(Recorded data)
/---
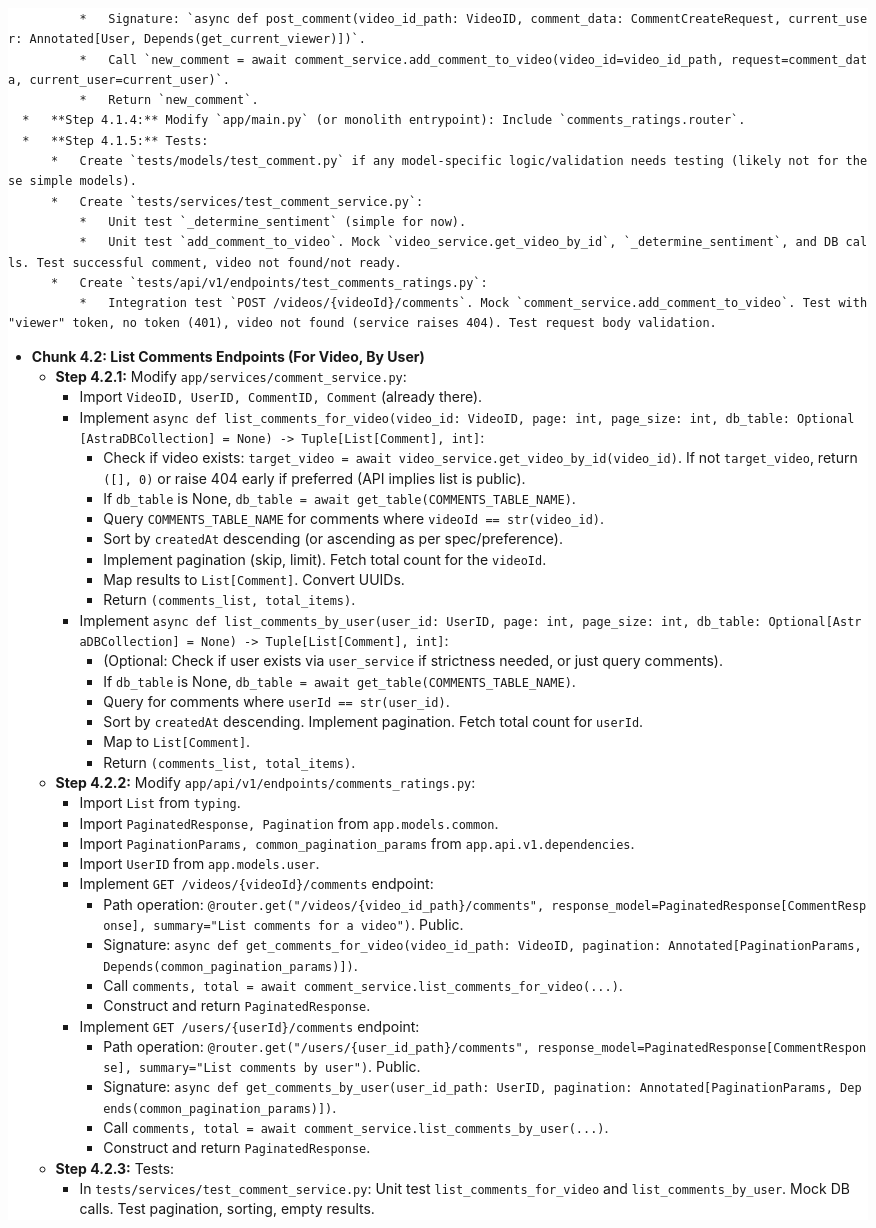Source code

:               *   Signature: `async def post_comment(video_id_path: VideoID, comment_data: CommentCreateRequest, current_user: Annotated[User, Depends(get_current_viewer)])`.
              *   Call `new_comment = await comment_service.add_comment_to_video(video_id=video_id_path, request=comment_data, current_user=current_user)`.
              *   Return `new_comment`.
      *   **Step 4.1.4:** Modify `app/main.py` (or monolith entrypoint): Include `comments_ratings.router`.
      *   **Step 4.1.5:** Tests:
          *   Create `tests/models/test_comment.py` if any model-specific logic/validation needs testing (likely not for these simple models).
          *   Create `tests/services/test_comment_service.py`:
              *   Unit test `_determine_sentiment` (simple for now).
              *   Unit test `add_comment_to_video`. Mock `video_service.get_video_by_id`, `_determine_sentiment`, and DB calls. Test successful comment, video not found/not ready.
          *   Create `tests/api/v1/endpoints/test_comments_ratings.py`:
              *   Integration test `POST /videos/{videoId}/comments`. Mock `comment_service.add_comment_to_video`. Test with "viewer" token, no token (401), video not found (service raises 404). Test request body validation.

  *   **Chunk 4.2: List Comments Endpoints (For Video, By User)**
      *   **Step 4.2.1:** Modify `app/services/comment_service.py`:
          *   Import `VideoID, UserID, CommentID, Comment` (already there).
          *   Implement `async def list_comments_for_video(video_id: VideoID, page: int, page_size: int, db_table: Optional[AstraDBCollection] = None) -> Tuple[List[Comment], int]`:
              *   Check if video exists: `target_video = await video_service.get_video_by_id(video_id)`. If not `target_video`, return `([], 0)` or raise 404 early if preferred (API implies list is public).
              *   If `db_table` is None, `db_table = await get_table(COMMENTS_TABLE_NAME)`.
              *   Query `COMMENTS_TABLE_NAME` for comments where `videoId == str(video_id)`.
              *   Sort by `createdAt` descending (or ascending as per spec/preference).
              *   Implement pagination (skip, limit). Fetch total count for the `videoId`.
              *   Map results to `List[Comment]`. Convert UUIDs.
              *   Return `(comments_list, total_items)`.
          *   Implement `async def list_comments_by_user(user_id: UserID, page: int, page_size: int, db_table: Optional[AstraDBCollection] = None) -> Tuple[List[Comment], int]`:
              *   (Optional: Check if user exists via `user_service` if strictness needed, or just query comments).
              *   If `db_table` is None, `db_table = await get_table(COMMENTS_TABLE_NAME)`.
              *   Query for comments where `userId == str(user_id)`.
              *   Sort by `createdAt` descending. Implement pagination. Fetch total count for `userId`.
              *   Map to `List[Comment]`.
              *   Return `(comments_list, total_items)`.
      *   **Step 4.2.2:** Modify `app/api/v1/endpoints/comments_ratings.py`:
          *   Import `List` from `typing`.
          *   Import `PaginatedResponse, Pagination` from `app.models.common`.
          *   Import `PaginationParams, common_pagination_params` from `app.api.v1.dependencies`.
          *   Import `UserID` from `app.models.user`.
          *   Implement `GET /videos/{videoId}/comments` endpoint:
              *   Path operation: `@router.get("/videos/{video_id_path}/comments", response_model=PaginatedResponse[CommentResponse], summary="List comments for a video")`. Public.
              *   Signature: `async def get_comments_for_video(video_id_path: VideoID, pagination: Annotated[PaginationParams, Depends(common_pagination_params)])`.
              *   Call `comments, total = await comment_service.list_comments_for_video(...)`.
              *   Construct and return `PaginatedResponse`.
          *   Implement `GET /users/{userId}/comments` endpoint:
              *   Path operation: `@router.get("/users/{user_id_path}/comments", response_model=PaginatedResponse[CommentResponse], summary="List comments by user")`. Public.
              *   Signature: `async def get_comments_by_user(user_id_path: UserID, pagination: Annotated[PaginationParams, Depends(common_pagination_params)])`.
              *   Call `comments, total = await comment_service.list_comments_by_user(...)`.
              *   Construct and return `PaginatedResponse`.
      *   **Step 4.2.3:** Tests:
          *   In `tests/services/test_comment_service.py`: Unit test `list_comments_for_video` and `list_comments_by_user`. Mock DB calls. Test pagination, sorting, empty results.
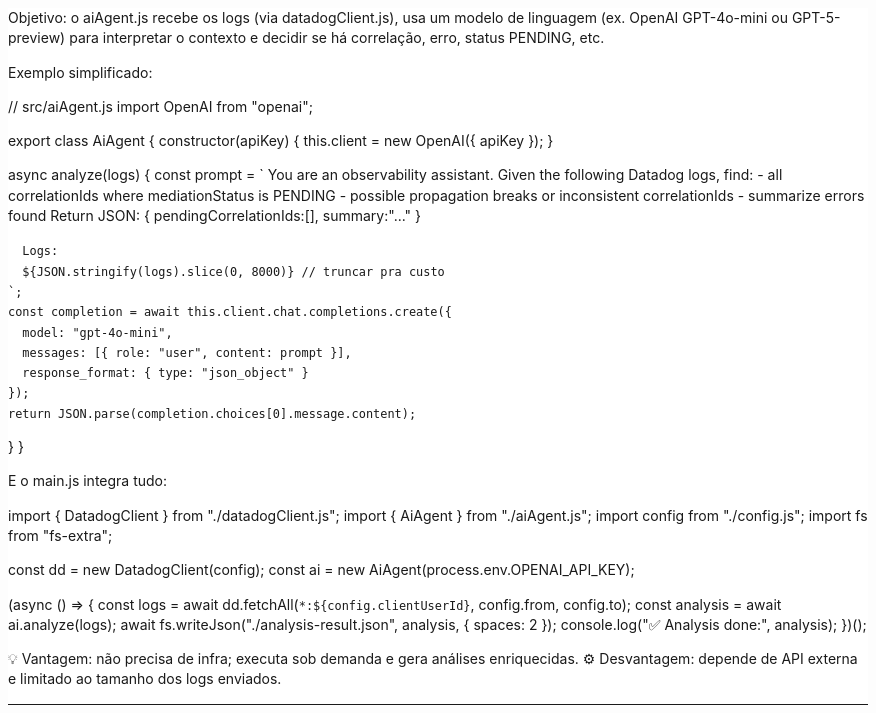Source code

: Objetivo: o aiAgent.js recebe os logs (via datadogClient.js), usa um modelo de linguagem (ex. OpenAI GPT-4o-mini ou GPT-5-preview) para interpretar o contexto e decidir se há correlação, erro, status PENDING, etc.

Exemplo simplificado:

// src/aiAgent.js
import OpenAI from "openai";

export class AiAgent {
  constructor(apiKey) {
    this.client = new OpenAI({ apiKey });
  }

  async analyze(logs) {
    const prompt = `
      You are an observability assistant.
      Given the following Datadog logs, find:
      - all correlationIds where mediationStatus is PENDING
      - possible propagation breaks or inconsistent correlationIds
      - summarize errors found
      Return JSON: { pendingCorrelationIds:[], summary:"..." }

      Logs:
      ${JSON.stringify(logs).slice(0, 8000)} // truncar pra custo
    `;
    const completion = await this.client.chat.completions.create({
      model: "gpt-4o-mini",
      messages: [{ role: "user", content: prompt }],
      response_format: { type: "json_object" }
    });
    return JSON.parse(completion.choices[0].message.content);
  }
}

E o main.js integra tudo:

import { DatadogClient } from "./datadogClient.js";
import { AiAgent } from "./aiAgent.js";
import config from "./config.js";
import fs from "fs-extra";

const dd = new DatadogClient(config);
const ai = new AiAgent(process.env.OPENAI_API_KEY);

(async () => {
  const logs = await dd.fetchAll(`*:${config.clientUserId}`, config.from, config.to);
  const analysis = await ai.analyze(logs);
  await fs.writeJson("./analysis-result.json", analysis, { spaces: 2 });
  console.log("✅ Analysis done:", analysis);
})();

💡 Vantagem: não precisa de infra; executa sob demanda e gera análises enriquecidas.
⚙️ Desvantagem: depende de API externa e limitado ao tamanho dos logs enviados.


---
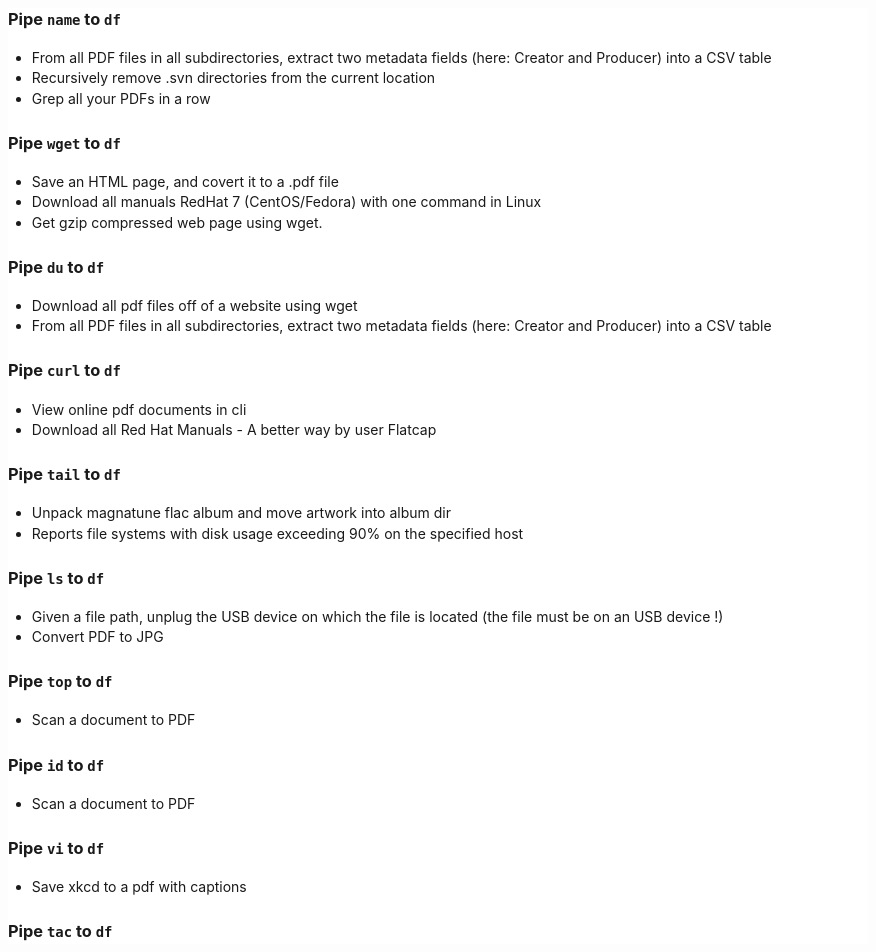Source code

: ### Pipe `name` to `df`

- From all PDF files in all subdirectories, extract two metadata fields (here: Creator and Producer) into a CSV table
- Recursively remove .svn directories from the current location
- Grep all your PDFs in a row

            
### Pipe `wget` to `df`

- Save an HTML page, and covert it to a .pdf file
- Download all manuals RedHat 7 (CentOS/Fedora) with one command in Linux
- Get gzip compressed web page using wget.

            
### Pipe `du` to `df`

- Download all pdf files off of a website using wget
- From all PDF files in all subdirectories, extract two metadata fields (here: Creator and Producer) into a CSV table

            
### Pipe `curl` to `df`

- View online pdf documents in cli
- Download all Red Hat Manuals - A better way by user Flatcap

            
### Pipe `tail` to `df`

- Unpack magnatune flac album and move artwork into album dir
- Reports file systems with disk usage exceeding 90% on the specified host

            
### Pipe `ls` to `df`

- Given a file path, unplug the USB device on which the file is located (the file must be on an USB device !)
- Convert PDF to JPG

            
### Pipe `top` to `df`

- Scan a document to PDF

            
### Pipe `id` to `df`

- Scan a document to PDF

            
### Pipe `vi` to `df`

- Save xkcd to a pdf with captions

            
### Pipe `tac` to `df`

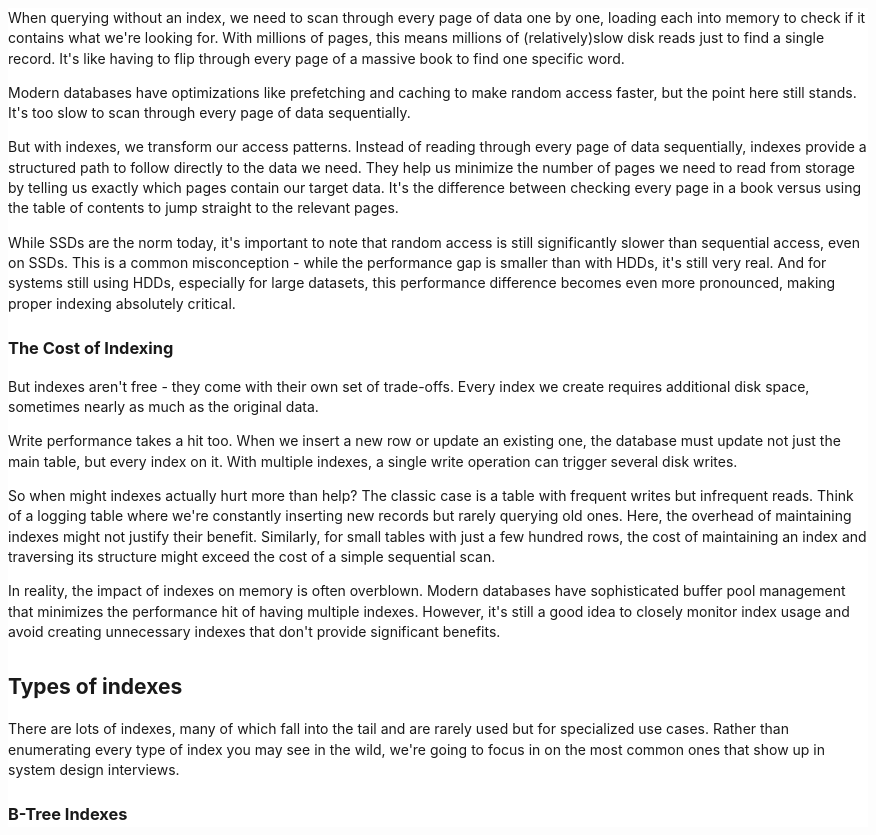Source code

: When querying without an index, we need to scan through every page of data one by one, loading each into memory to check if it contains what we're looking for. With millions of pages, this means millions of (relatively)slow disk reads just to find a single record. It's like having to flip through every page of a massive book to find one specific word.

Modern databases have optimizations like prefetching and caching to make random access faster, but the point here still stands. It's too slow to scan through every page of data sequentially.

But with indexes, we transform our access patterns. Instead of reading through every page of data sequentially, indexes provide a structured path to follow directly to the data we need. They help us minimize the number of pages we need to read from storage by telling us exactly which pages contain our target data. It's the difference between checking every page in a book versus using the table of contents to jump straight to the relevant pages.

While SSDs are the norm today, it's important to note that random access is still significantly slower than sequential access, even on SSDs. This is a common misconception - while the performance gap is smaller than with HDDs, it's still very real. And for systems still using HDDs, especially for large datasets, this performance difference becomes even more pronounced, making proper indexing absolutely critical.


### The Cost of Indexing



But indexes aren't free - they come with their own set of trade-offs. Every index we create requires additional disk space, sometimes nearly as much as the original data.

Write performance takes a hit too. When we insert a new row or update an existing one, the database must update not just the main table, but every index on it. With multiple indexes, a single write operation can trigger several disk writes.

So when might indexes actually hurt more than help? The classic case is a table with frequent writes but infrequent reads. Think of a logging table where we're constantly inserting new records but rarely querying old ones. Here, the overhead of maintaining indexes might not justify their benefit. Similarly, for small tables with just a few hundred rows, the cost of maintaining an index and traversing its structure might exceed the cost of a simple sequential scan.

In reality, the impact of indexes on memory is often overblown. Modern databases have sophisticated buffer pool management that minimizes the performance hit of having multiple indexes. However, it's still a good idea to closely monitor index usage and avoid creating unnecessary indexes that don't provide significant benefits.



Types of indexes
----------------



There are lots of indexes, many of which fall into the tail and are rarely used but for specialized use cases. Rather than enumerating every type of index you may see in the wild, we're going to focus in on the most common ones that show up in system design interviews.


### B-Tree Indexes


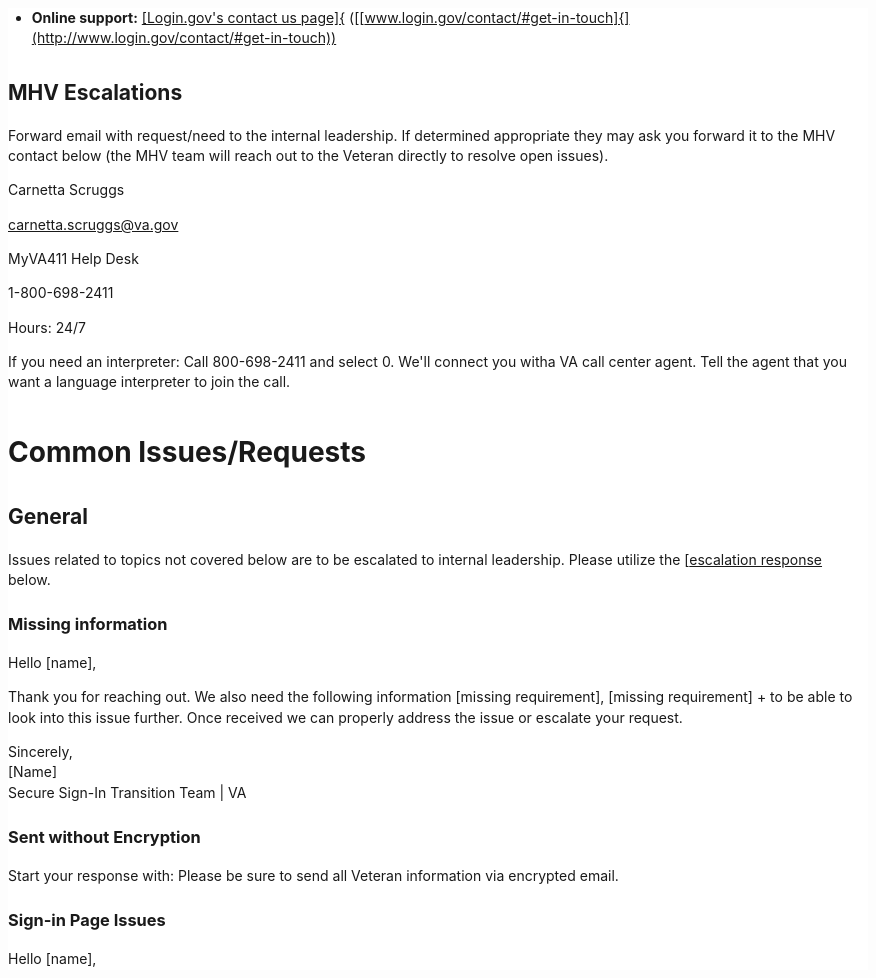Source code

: - **Online support:** [[Login.gov's contact us
  page]{](https://www.login.gov/contact/#get-in-touch)
  ([[www.login.gov/contact/#get-in-touch]{](http://www.login.gov/contact/#get-in-touch))

## MHV Escalations

Forward email with request/need to the internal leadership. If
determined appropriate they may ask you forward it to the MHV contact
below (the MHV team will reach out to the Veteran directly to resolve
open issues).

Carnetta Scruggs

carnetta.scruggs@va.gov

MyVA411 Help Desk

1-800-698-2411

Hours: 24/7  
  
If you need an interpreter: Call 800-698-2411 and select 0. We'll
connect you witha VA call center agent. Tell the agent that you want a
language interpreter to join the call.

# Common Issues/Requests

## General

Issues related to topics not covered below are to be escalated to
internal leadership. Please utilize the [[escalation
response](#internal-sit-escalations) below.

### Missing information

Hello \[name\],  
  
Thank you for reaching out. We also need the following information
\[missing requirement\], \[missing requirement\] + to be able to look
into this issue further. Once received we can properly address the issue
or escalate your request.  
  
Sincerely,  
\[Name\]  
Secure Sign-In Transition Team \| VA

### Sent without Encryption

Start your response with: Please be sure to send all Veteran information
via encrypted email.

### Sign-in Page Issues

Hello \[name\],
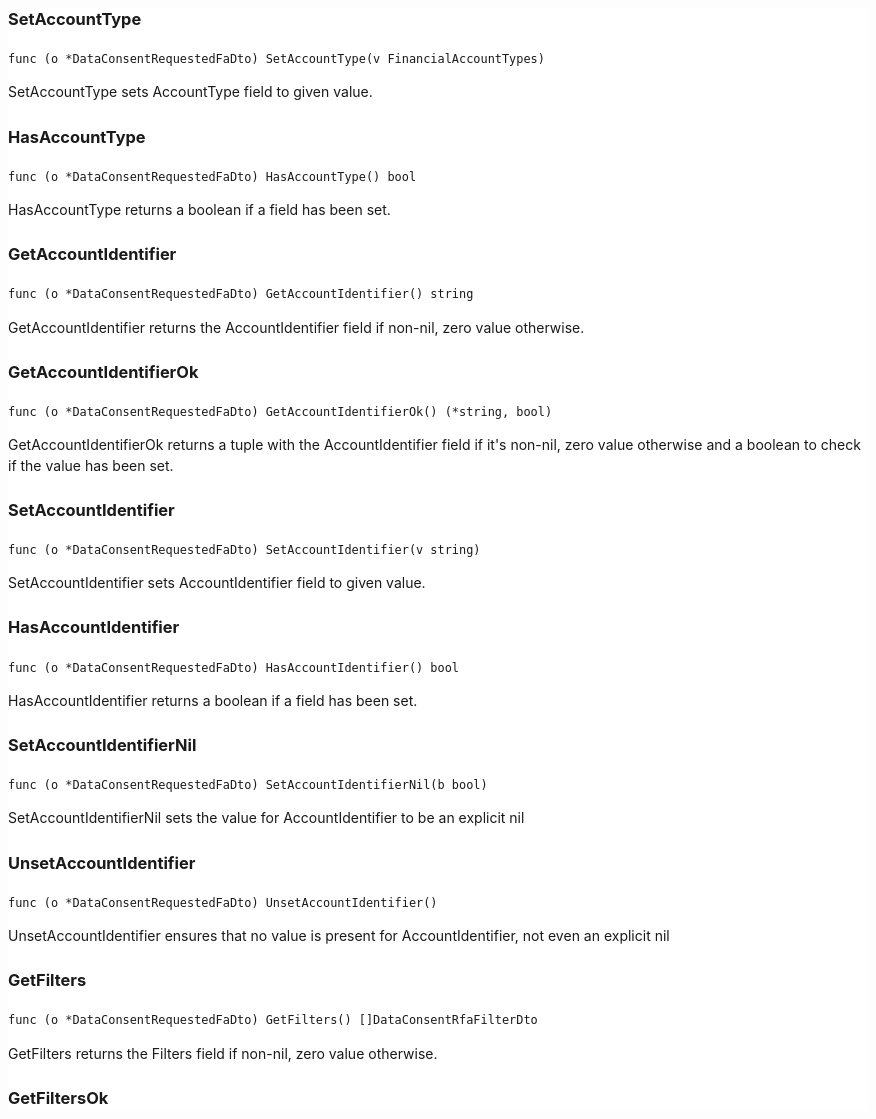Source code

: ### SetAccountType

`func (o *DataConsentRequestedFaDto) SetAccountType(v FinancialAccountTypes)`

SetAccountType sets AccountType field to given value.

### HasAccountType

`func (o *DataConsentRequestedFaDto) HasAccountType() bool`

HasAccountType returns a boolean if a field has been set.

### GetAccountIdentifier

`func (o *DataConsentRequestedFaDto) GetAccountIdentifier() string`

GetAccountIdentifier returns the AccountIdentifier field if non-nil, zero value otherwise.

### GetAccountIdentifierOk

`func (o *DataConsentRequestedFaDto) GetAccountIdentifierOk() (*string, bool)`

GetAccountIdentifierOk returns a tuple with the AccountIdentifier field if it's non-nil, zero value otherwise
and a boolean to check if the value has been set.

### SetAccountIdentifier

`func (o *DataConsentRequestedFaDto) SetAccountIdentifier(v string)`

SetAccountIdentifier sets AccountIdentifier field to given value.

### HasAccountIdentifier

`func (o *DataConsentRequestedFaDto) HasAccountIdentifier() bool`

HasAccountIdentifier returns a boolean if a field has been set.

### SetAccountIdentifierNil

`func (o *DataConsentRequestedFaDto) SetAccountIdentifierNil(b bool)`

 SetAccountIdentifierNil sets the value for AccountIdentifier to be an explicit nil

### UnsetAccountIdentifier
`func (o *DataConsentRequestedFaDto) UnsetAccountIdentifier()`

UnsetAccountIdentifier ensures that no value is present for AccountIdentifier, not even an explicit nil
### GetFilters

`func (o *DataConsentRequestedFaDto) GetFilters() []DataConsentRfaFilterDto`

GetFilters returns the Filters field if non-nil, zero value otherwise.

### GetFiltersOk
\---
Assignment
Starting with the line containing "Issues related to" and going on through the line containing "HasAccountType returns a", write out those lines again with every "Hello" replaced by "Hi" and nothing else changed. Omit the pictures from your answer.

Output below
Issues related to topics not covered below are to be escalated to
internal leadership. Please utilize the [[escalation
response](#internal-sit-escalations) below.

### Missing information

Hi \[name\],  
  
Thank you for reaching out. We also need the following information
\[missing requirement\], \[missing requirement\] + to be able to look
into this issue further. Once received we can properly address the issue
or escalate your request.  
  
Sincerely,  
\[Name\]  
Secure Sign-In Transition Team \| VA

### Sent without Encryption

Start your response with: Please be sure to send all Veteran information
via encrypted email.

### Sign-in Page Issues

Hi \[name\],
Source code

: ### SetAccountType

`func (o *DataConsentRequestedFaDto) SetAccountType(v FinancialAccountTypes)`

SetAccountType sets AccountType field to given value.

### HasAccountType

`func (o *DataConsentRequestedFaDto) HasAccountType() bool`

HasAccountType returns a boolean if a field has been set.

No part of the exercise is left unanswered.